-- Stored data follows --

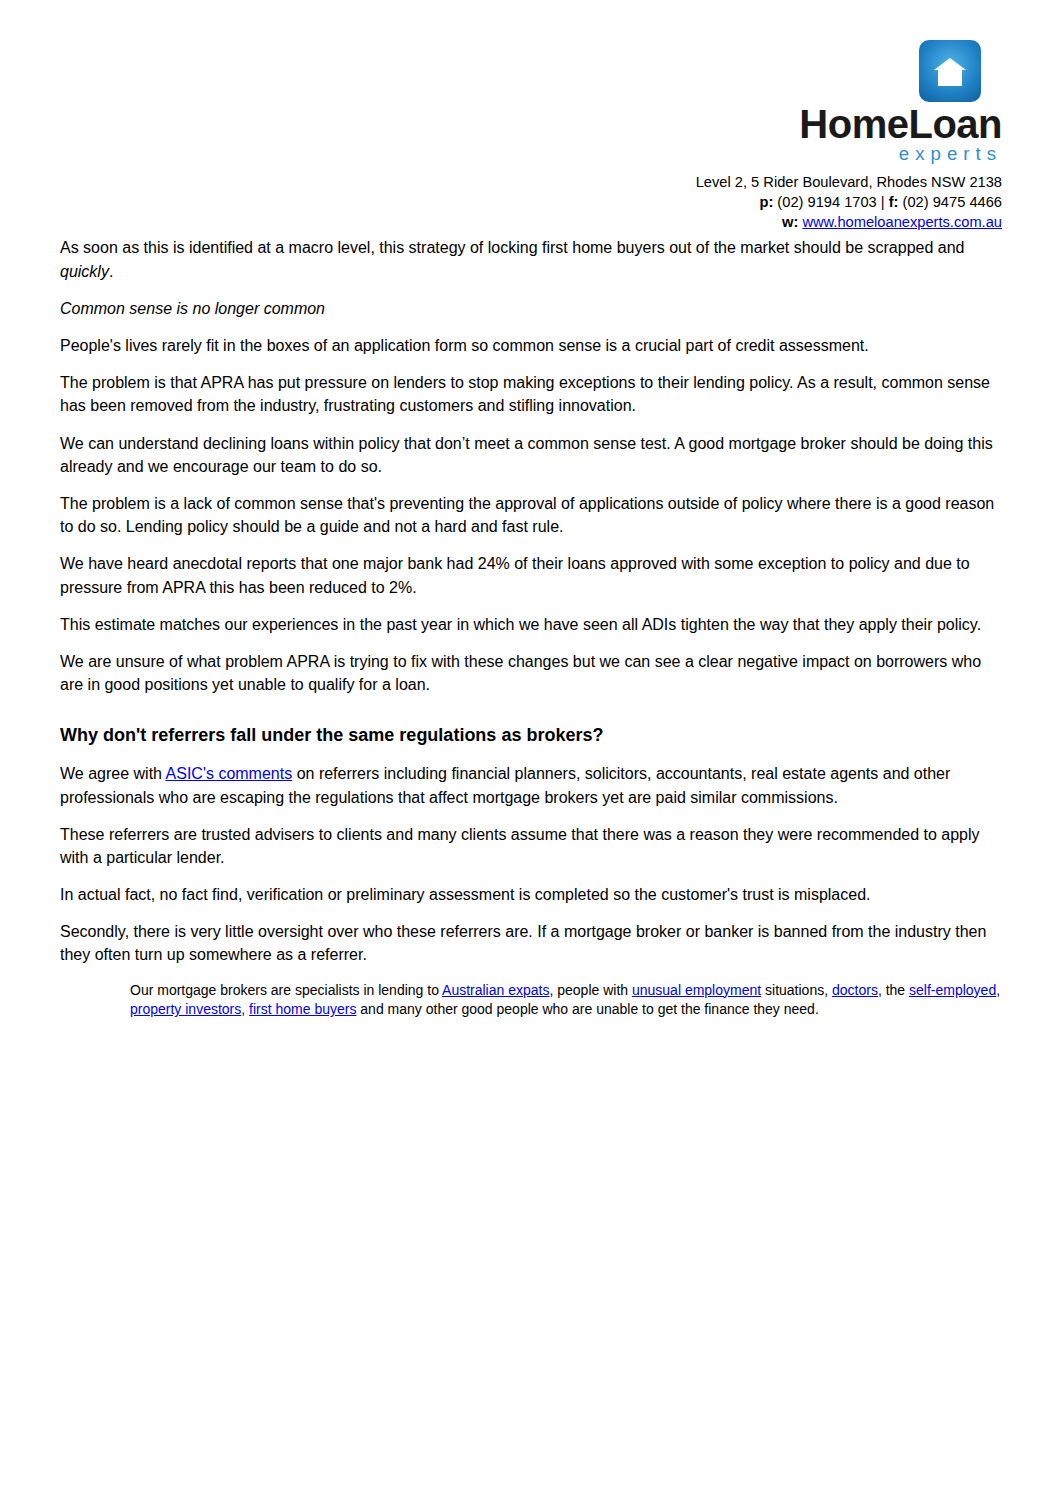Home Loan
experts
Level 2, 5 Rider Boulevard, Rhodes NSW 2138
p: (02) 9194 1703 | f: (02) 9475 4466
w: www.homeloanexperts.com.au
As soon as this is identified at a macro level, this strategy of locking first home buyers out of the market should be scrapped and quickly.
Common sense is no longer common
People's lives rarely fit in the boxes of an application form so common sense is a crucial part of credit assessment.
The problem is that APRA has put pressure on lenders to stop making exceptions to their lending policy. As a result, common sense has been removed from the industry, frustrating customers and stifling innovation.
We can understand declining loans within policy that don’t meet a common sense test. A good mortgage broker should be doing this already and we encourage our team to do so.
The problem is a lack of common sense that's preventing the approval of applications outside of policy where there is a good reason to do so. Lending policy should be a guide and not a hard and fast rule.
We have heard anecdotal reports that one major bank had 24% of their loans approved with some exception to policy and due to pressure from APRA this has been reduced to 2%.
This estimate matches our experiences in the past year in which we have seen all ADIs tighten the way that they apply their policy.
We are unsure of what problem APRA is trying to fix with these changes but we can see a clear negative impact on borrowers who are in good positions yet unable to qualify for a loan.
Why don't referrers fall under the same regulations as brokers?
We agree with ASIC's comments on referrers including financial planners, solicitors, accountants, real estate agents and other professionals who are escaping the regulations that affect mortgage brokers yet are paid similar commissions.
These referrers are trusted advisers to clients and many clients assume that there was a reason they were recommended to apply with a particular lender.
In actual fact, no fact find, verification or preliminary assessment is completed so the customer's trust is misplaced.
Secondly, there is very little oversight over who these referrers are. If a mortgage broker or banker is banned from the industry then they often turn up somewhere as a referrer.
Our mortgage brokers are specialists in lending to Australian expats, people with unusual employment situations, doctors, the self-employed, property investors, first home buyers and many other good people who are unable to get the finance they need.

-- Stored data concluded --

> [Exercise]
Copy nothing but the lines from the start of the entries through the line with "The problem is that". Write them out exactly, without pictures.

> [Output of the task]
Home Loan
experts
Level 2, 5 Rider Boulevard, Rhodes NSW 2138
p: (02) 9194 1703 | f: (02) 9475 4466
w: www.homeloanexperts.com.au
As soon as this is identified at a macro level, this strategy of locking first home buyers out of the market should be scrapped and quickly.
Common sense is no longer common
People's lives rarely fit in the boxes of an application form so common sense is a crucial part of credit assessment.
The problem is that APRA has put pressure on lenders to stop making exceptions to their lending policy. As a result, common sense has been removed from the industry, frustrating customers and stifling innovation.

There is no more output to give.